Seputarenergi – Anggota Dewan Energi Nasional (DEN), As Natio Lasman, telah mengeluarkan peringatan penting terkait Rancangan Undang-Undang (RUU) Energi Baru dan Energi Terbarukan (EBET). Dalam pernyataannya, ia menekankan perlunya hati-hati dalam pembahasan RUU ini, khususnya terkait dengan konsep power wheeling yang dapat berdampak signifikan pada sektor ketenagalistrikan.
Menurut Lasman, ada risiko terkait liberalisasi pasar ketenagalistrikan yang dapat terjadi jika skema power wheeling diterapkan. Dalam kajian dan pembicaraan di internal DEN, kami melihat adanya risiko liberalisasi pasar ketenagalistrikan dalam skema power wheeling,” katanya.
Power wheeling adalah mekanisme yang memungkinkan perusahaan swasta untuk membangun pembangkit listrik dan menjual listrik langsung kepada pelanggan, tanpa perlu melalui pemerintah. “Nanti, swasta bisa jual listrik tanpa melalui pemerintah. Di sini kepentingan nasional akan hancur karena pemerintah tidak akan mendapatkan apa-apa selain izin-izin pendirian pembangkit,” ungkap Lasman.
Kekhawatiran yang lebih dalam adalah potensi hilangnya kendali pemerintah atas sektor energi dan risiko terkait dengan potensi surplus listrik dalam negeri. Power wheeling merupakan mekanisme yang memungkinkan perusahaan swasta membangun pembangkit listrik dan menjual listrik ke pelanggan perumahan dan industri.
“Awalnya, power wheeling itu dimaksudkan pula untuk mempercepat realisasi EBET. Tapi kami melihat risiko yang kompleks dari yang kami paparkan tersebut. Ini penting untuk kelangsungan kedaulatan energi di Indonesia,” katanya.

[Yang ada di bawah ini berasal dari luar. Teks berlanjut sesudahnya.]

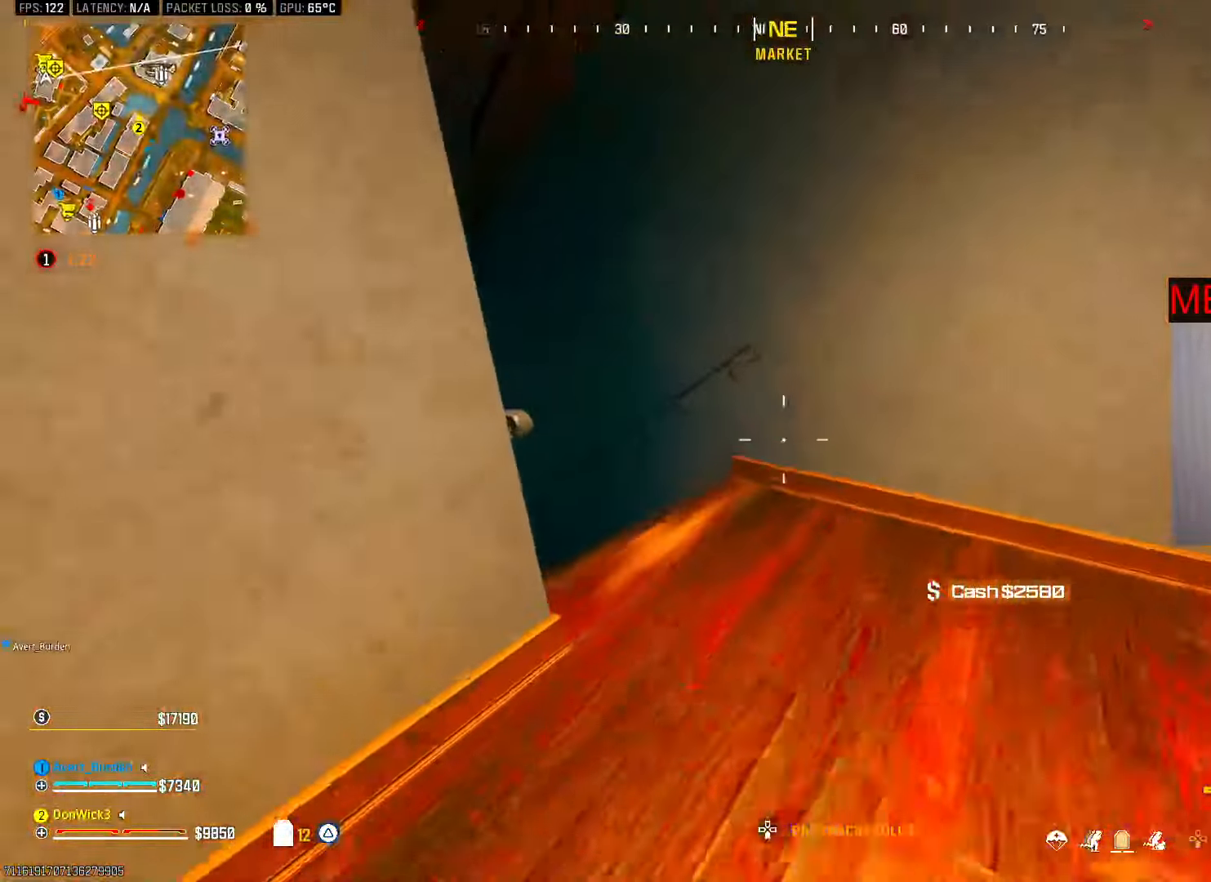
{"dt_ms": 500, "buttons": [], "left_stick": "up", "right_stick": "center", "button_events": [[83, "L3", "up"], [350, "R3", "down"], [417, "R3", "up"]]}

Lasman juga mengingatkan bahwa skema serupa telah dibatalkan oleh Mahkamah Konstitusi (MK) karena dinilai tidak sesuai dengan konstitusi. Oleh karena itu, ia menekankan agar RUU EBET tidak disahkan dengan dalih apapun.

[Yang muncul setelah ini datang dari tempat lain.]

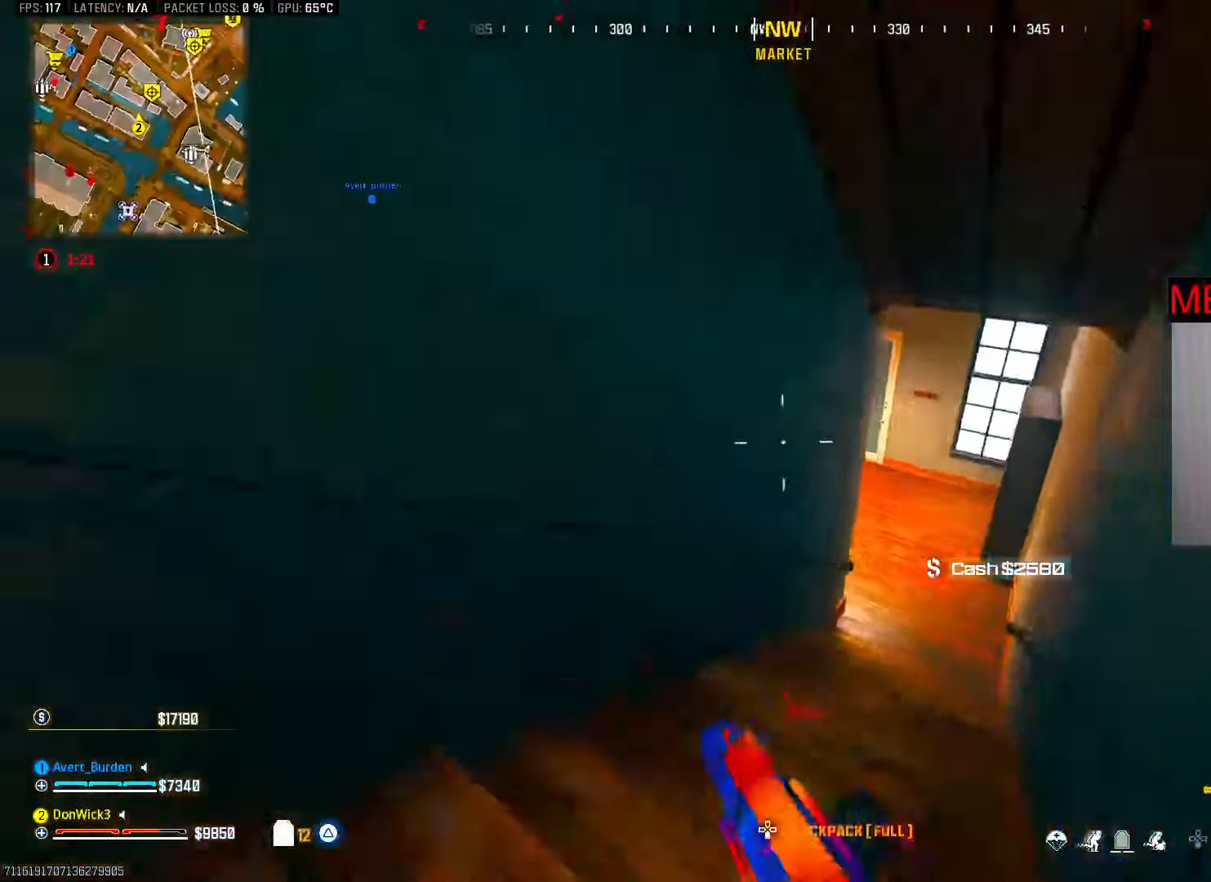
{"dt_ms": 500, "buttons": ["CROSS"], "left_stick": "up-right", "right_stick": "center", "button_events": [[500, "CROSS", "down"]]}
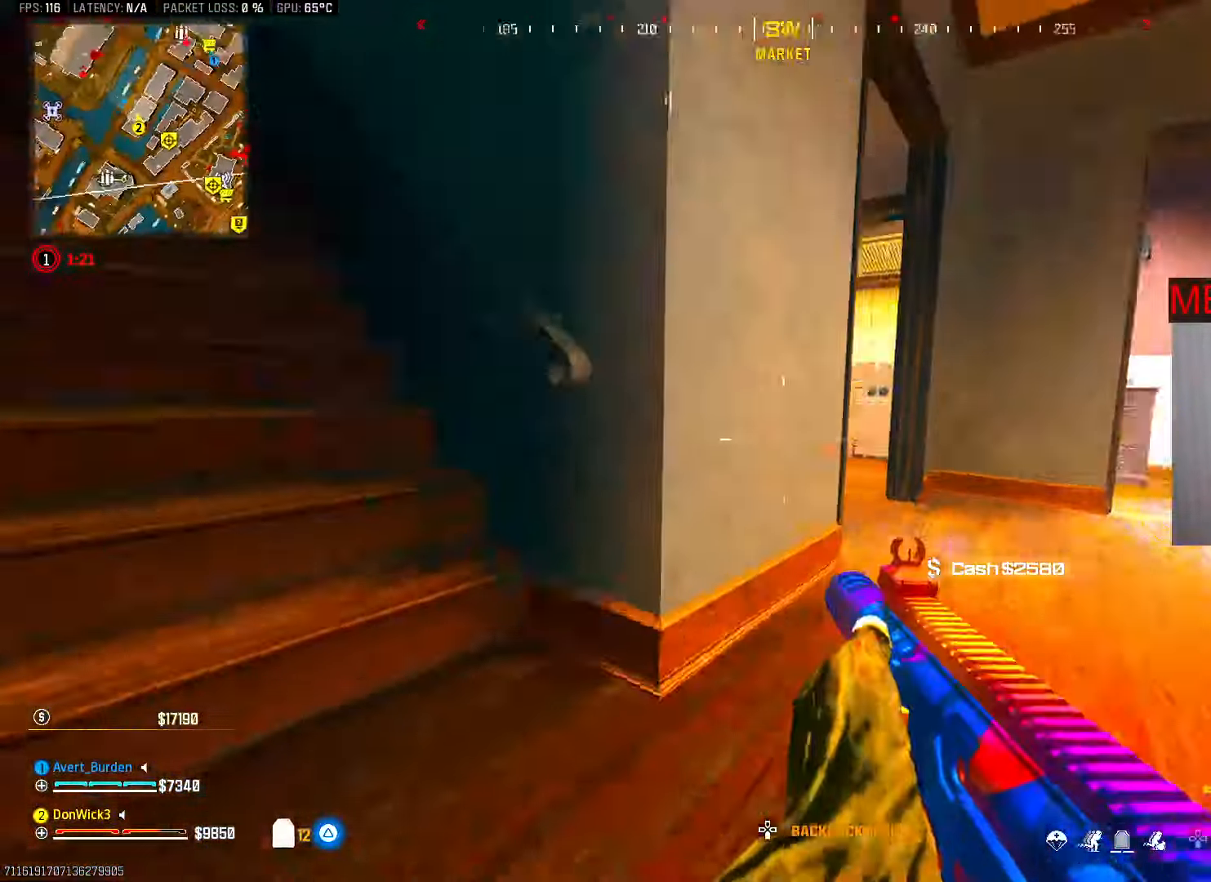
{"dt_ms": 500, "buttons": [], "left_stick": "up", "right_stick": "right", "button_events": [[83, "CROSS", "up"], [150, "L3", "down"], [250, "L3", "up"]]}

Selain itu, Ketua Dewan Komisioner Otoritas Jasa Keuangan (OJK), Mahendra Siregar, juga berbicara tentang tantangan dalam transisi energi. Dia menggarisbawahi biaya yang tinggi yang terkait dengan penggunaan listrik dari sumber energi baru terbarukan (EBT). Dalam jangka pendek, menggantikan energi berbasis fosil dengan EBT sangat sulit karena masih minimnya infrastruktur EBT yang ada saat ini.
Siregar juga mencatat bahwa teknologi EBT seringkali memerlukan investasi modal yang tinggi dengan produktivitas rendah. Pengembangan EBT di beberapa negara besar juga telah terdampak oleh perubahan kebijakan, seperti yang terjadi di Inggris, di mana beberapa pembangkit listrik tenaga batu bara dibuka kembali akibat kekurangan pendanaan untuk proyek-proyek ramah lingkungan.
Indonesia, kata Siregar, dapat mengambil pelajaran dari pengalaman ini. Transisi ke energi hijau memerlukan penelitian yang kuat, keseimbangan antara proses transisi dan pembiayaan yang bijaksana, serta pemilihan energi terbarukan yang tepat.
Pernyataan Lasman dan Siregar mencerminkan kompleksitas tantangan yang dihadapi dalam transisi ke energi baru dan terbarukan. Dalam menjalani perubahan ini, pemahaman yang mendalam tentang risiko dan peluangnya adalah kunci untuk merumuskan kebijakan yang efektif dan berkelanjutan.